Pickerington Schools will ask voters in November to pass a 2.9-mill bond issue that would fund construction of a new junior high school as well as other upgrades to existing buildings and athletics facilities.
The Pickerington Schools Board of Education voted unanimously June 8 to place a 2.9-mill levy on the Nov. 3 general election ballot.
District officials said the issue would cost owners of a $100,000 residence approximately $101.52 per year.
Ed Laramie of the Fairfield County Auditor’s Office said based on the total valuation in the school district – which is a little more than $1.5 billion – preliminary estimates show the issue is expected to generate about $4.4 million annually.
District Treasurer Ryan Jenkins said the bond issue revenue would be used to repay the debt incurred for the facilities upgrades.
“When we sell the bonds, we will generate $95 million in proceeds to do the projects,” Jenkins said. “We then have to pay back the investors who bought the debt, which generates the bond proceeds.”
“Paying back the debt is what requires the (bond issue), and that (bond) is slated to be assessed at 2.9 mills and would generate the funds needed to pay back the $95 million that we borrowed from investors, plus interest, over the life of the repayment.”
Jenkins said the maximum maturity of the bond issue would be 38 years.
“That does not mean that the debt that we issue will be 38 years,” he said. “That is just the maximum period of time for which the debt can be issued.
“The length of time that bonds will be issued will depend on the interest rate environment at the time the bonds are sold, and how the debt is ultimately structured – the timing of the repayment of principal.
“In general, though, it is reasonable to expect that an issue of this size would be in the 30- to 35-year range.”
The bond issue decision comes after district officials said enrollment in the 10,600-student district is expected to rise to 12,400 within 10 years.
If approved by voters the bond issue would finance construction of a new junior high school that would serve up to 1,100 students. It would be built on 66 acres, known as the McGill property, the district owns on Lockville Road south of Opportunity Way.
The project is a centerpiece of district officials’ plans to address projected enrollment growth.

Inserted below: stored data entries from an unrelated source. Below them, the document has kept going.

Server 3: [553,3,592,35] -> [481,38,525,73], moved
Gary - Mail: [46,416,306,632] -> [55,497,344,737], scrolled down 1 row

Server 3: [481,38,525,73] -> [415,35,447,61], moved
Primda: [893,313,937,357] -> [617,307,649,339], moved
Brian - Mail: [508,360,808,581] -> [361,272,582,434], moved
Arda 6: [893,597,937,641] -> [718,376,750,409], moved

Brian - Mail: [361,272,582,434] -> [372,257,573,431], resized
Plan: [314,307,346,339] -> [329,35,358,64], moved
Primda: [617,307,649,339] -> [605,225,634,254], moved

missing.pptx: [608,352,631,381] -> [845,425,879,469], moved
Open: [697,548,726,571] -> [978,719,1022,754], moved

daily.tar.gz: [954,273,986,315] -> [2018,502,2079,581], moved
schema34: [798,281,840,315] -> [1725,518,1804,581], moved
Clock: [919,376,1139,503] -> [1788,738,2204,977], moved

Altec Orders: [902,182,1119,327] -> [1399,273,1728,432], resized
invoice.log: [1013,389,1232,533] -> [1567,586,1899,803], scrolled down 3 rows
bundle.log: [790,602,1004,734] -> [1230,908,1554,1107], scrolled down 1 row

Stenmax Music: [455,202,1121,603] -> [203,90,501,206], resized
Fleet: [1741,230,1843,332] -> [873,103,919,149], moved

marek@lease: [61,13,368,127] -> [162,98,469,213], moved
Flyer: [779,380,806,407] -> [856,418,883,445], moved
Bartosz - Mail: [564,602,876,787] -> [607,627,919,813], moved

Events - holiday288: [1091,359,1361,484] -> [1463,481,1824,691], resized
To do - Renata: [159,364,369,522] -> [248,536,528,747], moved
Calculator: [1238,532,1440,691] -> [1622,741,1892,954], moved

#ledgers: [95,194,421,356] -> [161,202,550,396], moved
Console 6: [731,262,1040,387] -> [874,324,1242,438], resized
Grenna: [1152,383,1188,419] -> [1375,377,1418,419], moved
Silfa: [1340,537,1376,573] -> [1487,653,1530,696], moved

Also on that property, the district would build a new stadium for Pickerington High School Central.
The school’s stadium sits in a flood plain behind Ridgeview STEM Junior High and does not have an adequate number of lanes on its running track to hold state-certified competitions.
The plan includes converting Ridgeview STEM into a building that would serve students in grades K-4 who are attending Heritage Elementary School and fifth- and sixth-grade students and students from the district’s Gateway Academy, a gifted-education program for students with superior cognitive skills.
Heritage would be converted into the permanent home of the district’s preschool program. It also would house the District Welcome Center, an office that processes students who are enrolling.
Additionally, the plan calls for Central to be expanded to add 24 classrooms, renovation of the school’s main entry for better security and an expanded cafeteria.
Pickerington High School North would see additional classrooms and construction of a more secure main entry.
“We know these are difficult times, but we must also plan for the future because overcrowding affects every student in the district, and temporary housing is more costly to the district in the long run,” said Lori Sanders, Pickerington school board president.
Pickerington Schools Superintendent Chris Briggs said the district has “utilized all available space in our buildings and existing facilities.”
“With time comes even more overcrowding and the needs facing us become more urgent,” he said. “In short order, we will have 1,000 additional students.
“Students need enough space to move in a hallway, space in the cafeterias to eat, places to sit in the auditorium and so much more.”
According to an enrollment study conducted for the district during the 2018-19 school year by Cooperative Strategies, the district will see an increase of 1,000 students by the 2023-24 school year.
Sanders said despite the economic uncertainty brought on by the COVID-19 coronavirus pandemic, the district must act to address the expected growth.
She said it would take two to three years, after passage of a bond issue, to construct and open the new junior high building.
“Schools will be returning to normal as quickly as possible providing the safest possible environment for students and staff,” she said. “What that looks like now will depend on guidelines set forth by the state of Ohio.
“We hope to have information to our community at the earliest possible time. Now, we have a chance to simultaneously meet the overcrowding needs facing our schools while taking advantage of very low borrowing rates for construction.”